Saved entries
------------------------------
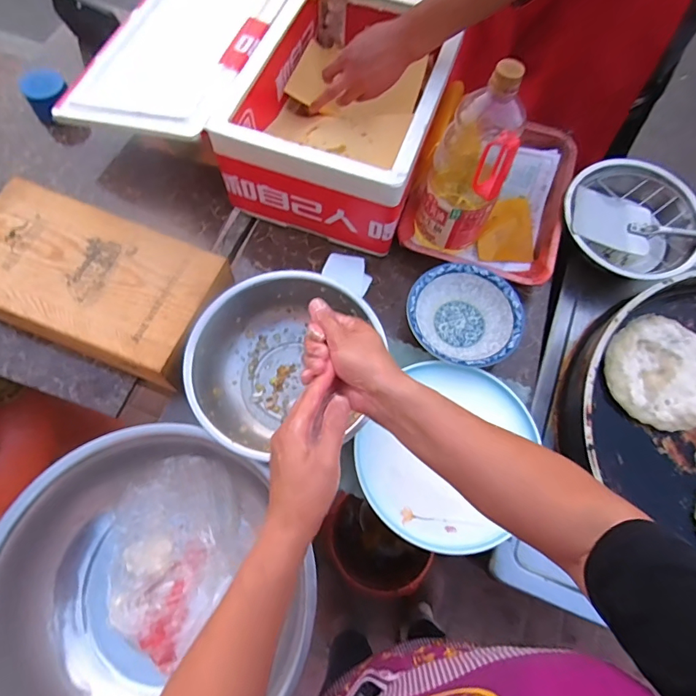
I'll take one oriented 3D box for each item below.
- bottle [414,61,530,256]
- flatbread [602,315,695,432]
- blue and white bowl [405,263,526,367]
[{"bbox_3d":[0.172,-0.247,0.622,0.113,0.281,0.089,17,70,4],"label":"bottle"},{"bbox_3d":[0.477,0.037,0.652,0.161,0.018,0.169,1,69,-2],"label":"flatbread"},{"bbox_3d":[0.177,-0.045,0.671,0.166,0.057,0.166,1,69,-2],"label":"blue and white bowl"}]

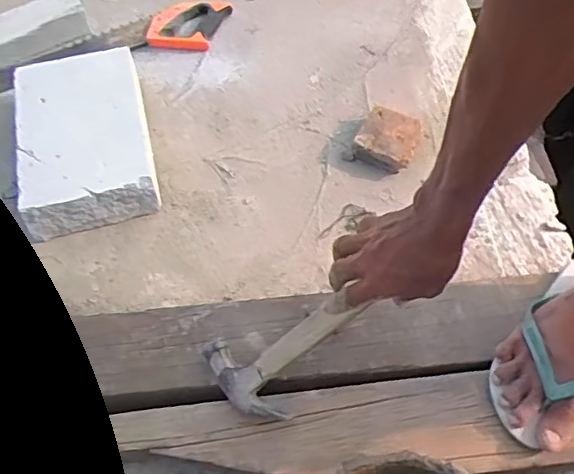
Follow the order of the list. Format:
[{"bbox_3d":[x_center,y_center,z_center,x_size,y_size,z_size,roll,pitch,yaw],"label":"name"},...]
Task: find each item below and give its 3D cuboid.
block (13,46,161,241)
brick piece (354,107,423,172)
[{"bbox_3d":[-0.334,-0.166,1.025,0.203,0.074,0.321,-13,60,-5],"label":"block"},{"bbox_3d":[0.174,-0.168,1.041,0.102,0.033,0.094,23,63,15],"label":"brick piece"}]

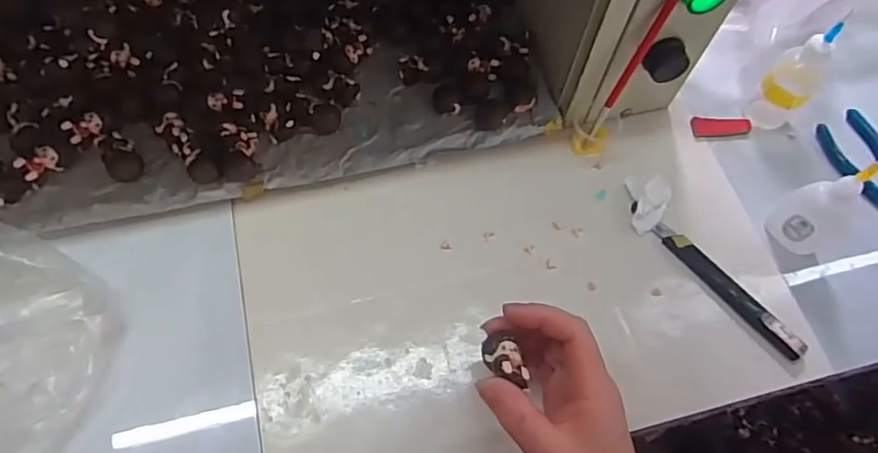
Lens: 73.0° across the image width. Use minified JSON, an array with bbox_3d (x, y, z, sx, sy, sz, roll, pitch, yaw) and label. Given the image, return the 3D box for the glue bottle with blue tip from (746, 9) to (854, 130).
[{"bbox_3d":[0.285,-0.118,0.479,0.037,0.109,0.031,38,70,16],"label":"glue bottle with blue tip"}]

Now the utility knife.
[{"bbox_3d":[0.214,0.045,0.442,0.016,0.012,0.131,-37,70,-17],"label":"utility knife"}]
------------------------------
Goal of the exercise >> The copy must start at the line containing "- blue and white bowl [405,263,526,367]" and end at the last line of the records, matching each line exactly and holding no pictures.

Solution for this task >>
- blue and white bowl [405,263,526,367]
[{"bbox_3d":[0.172,-0.247,0.622,0.113,0.281,0.089,17,70,4],"label":"bottle"},{"bbox_3d":[0.477,0.037,0.652,0.161,0.018,0.169,1,69,-2],"label":"flatbread"},{"bbox_3d":[0.177,-0.045,0.671,0.166,0.057,0.166,1,69,-2],"label":"blue and white bowl"}]

Follow the order of the list. Format:
[{"bbox_3d":[x_center,y_center,z_center,x_size,y_size,z_size,roll,pitch,yaw],"label":"name"},...]
Task: find each item below and give its 3D cuboid.
block (13,46,161,241)
brick piece (354,107,423,172)
[{"bbox_3d":[-0.334,-0.166,1.025,0.203,0.074,0.321,-13,60,-5],"label":"block"},{"bbox_3d":[0.174,-0.168,1.041,0.102,0.033,0.094,23,63,15],"label":"brick piece"}]

Lens: 73.0° across the image width. Use minified JSON, an array with bbox_3d (x, y, z, sx, sy, sz, roll, pitch, yaw) and label. Given the image, return the 3D box for the glue bottle with blue tip from (746, 9) to (854, 130).
[{"bbox_3d":[0.285,-0.118,0.479,0.037,0.109,0.031,38,70,16],"label":"glue bottle with blue tip"}]

Now the utility knife.
[{"bbox_3d":[0.214,0.045,0.442,0.016,0.012,0.131,-37,70,-17],"label":"utility knife"}]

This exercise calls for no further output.